The Council of EU Member States – one of the two main EU lawmaking bodies – recently released a new draft version of the ePrivacy Regulation (“EPR”).  Negotiations on the regulation have been deadlocked for a while, but seem to be gathering new momentum under the Finnish Presidency.  Below we highlight some selected topics that may be of interest to readers.

  • Users will have to be reminded (probably every 12 months) of their right to withdraw their consent to the processing of electronic communications content or metadata, unless users request not to receive these reminders. This does not apply to consent for cookies or direct marketing by e-mail or SMS.
  • Member States continue to reserve the right to implement data retention obligations, for example, for law enforcement purposes. This remains a controversial topic in light of past and pending CJEU case law.

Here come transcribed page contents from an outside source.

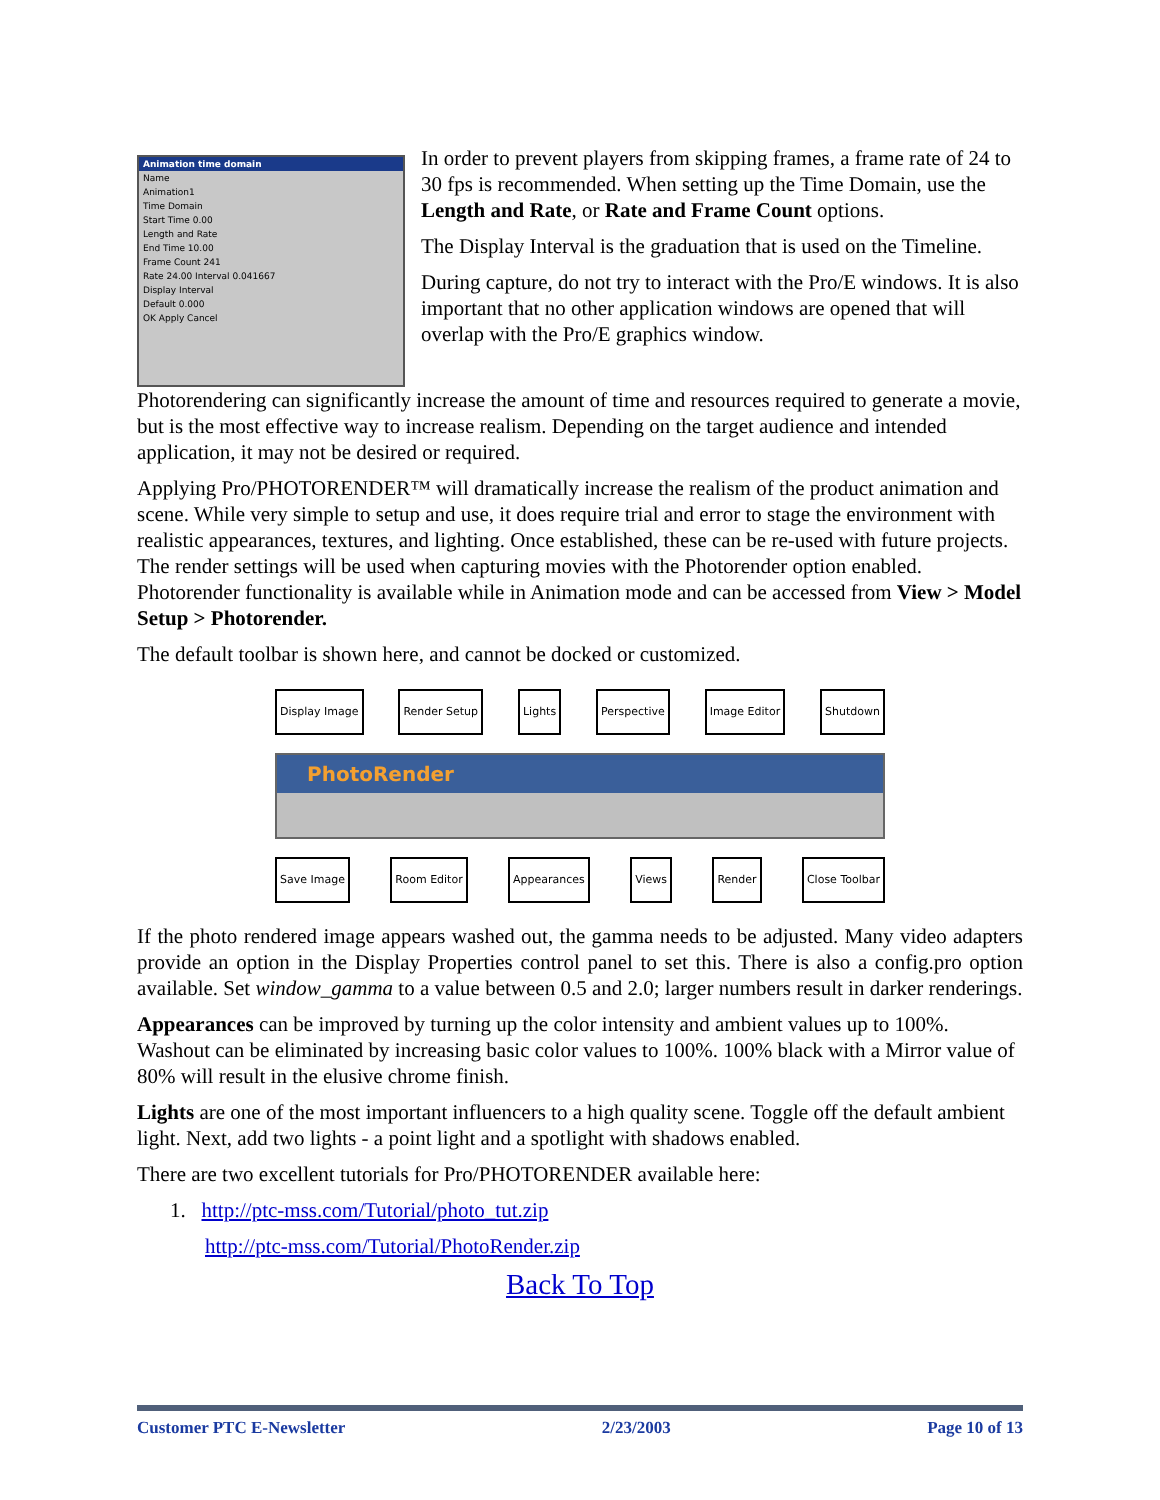Animation time domain
Name
Animation1
Time Domain
Start Time 0.00
Length and Rate
End Time 10.00
Frame Count 241
Rate 24.00 Interval 0.041667
Display Interval
Default 0.000
OK Apply Cancel
In order to prevent players from skipping frames, a frame rate of 24 to 30 fps is recommended. When setting up the Time Domain, use the Length and Rate, or Rate and Frame Count options.
The Display Interval is the graduation that is used on the Timeline.
During capture, do not try to interact with the Pro/E windows. It is also important that no other application windows are opened that will overlap with the Pro/E graphics window.
Photorendering can significantly increase the amount of time and resources required to generate a movie, but is the most effective way to increase realism. Depending on the target audience and intended application, it may not be desired or required.
Applying Pro/PHOTORENDER™ will dramatically increase the realism of the product animation and scene. While very simple to setup and use, it does require trial and error to stage the environment with realistic appearances, textures, and lighting. Once established, these can be re-used with future projects. The render settings will be used when capturing movies with the Photorender option enabled. Photorender functionality is available while in Animation mode and can be accessed from View > Model Setup > Photorender.
The default toolbar is shown here, and cannot be docked or customized.
Display Image Render Setup Lights Perspective Image Editor Shutdown
PhotoRender
Save Image Room Editor Appearances Views Render Close Toolbar
If the photo rendered image appears washed out, the gamma needs to be adjusted. Many video adapters provide an option in the Display Properties control panel to set this. There is also a config.pro option available. Set window_gamma to a value between 0.5 and 2.0; larger numbers result in darker renderings.
Appearances can be improved by turning up the color intensity and ambient values up to 100%. Washout can be eliminated by increasing basic color values to 100%. 100% black with a Mirror value of 80% will result in the elusive chrome finish.
Lights are one of the most important influencers to a high quality scene. Toggle off the default ambient light. Next, add two lights - a point light and a spotlight with shadows enabled.
There are two excellent tutorials for Pro/PHOTORENDER available here:
1. http://ptc-mss.com/Tutorial/photo_tut.zip
http://ptc-mss.com/Tutorial/PhotoRender.zip
Back To Top
Customer PTC E-Newsletter 2/23/2003 Page 10 of 13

  • The consent requirements for cookies do not materially change, although the derogations are more clearly defined; they now include audience measuring and software updates, among others, under certain conditions. In the draft, it is clear that the consent must be a GDPR-consent, which is in line with the recent CJEU Planet49 decision, but the draft also explicitly indicates that consent can be obtained by “appropriate” technical settings of software.
  • Recital 21 addresses the issue of cookie walls (e., subjecting a service to consent for cookies used for advertising purposes). The current draft suggests that this is indeed possible and that the required consent (users must “accept such use”) should not be considered an invalid (tied) consent under Art. 7(4) GDPR when the processing for advertising is “necessary” for the performance of the service.  In other words the acceptance is freely given.  However, the tortured language of the recital demonstrates its political sensitivity – e.g., the recital refers to accept, not “consent”.
  • Direct marketing by e-mail or SMS for own products and services to existing customers would still be based on legitimate interest with a right to opt-out. However, Member States could set an expiration time on this, following which the relevant party would presumably have to seek an opt-in consent if it wants to continue sending advertising.  This risks creating a patchwork of un-harmonized marketing rules across the EU, despite having an EU-wide regulation.
  • Electronic communications metadata can be used for scientific research, without consent, under certain conditions. Interestingly, under the most recent version of the EPR, these conditions no longer require that the research be based on Union or Member State law ( a contrario Art. 9(2)(j) GDPR).  This is a welcome change, given that these laws do not exist in most cases.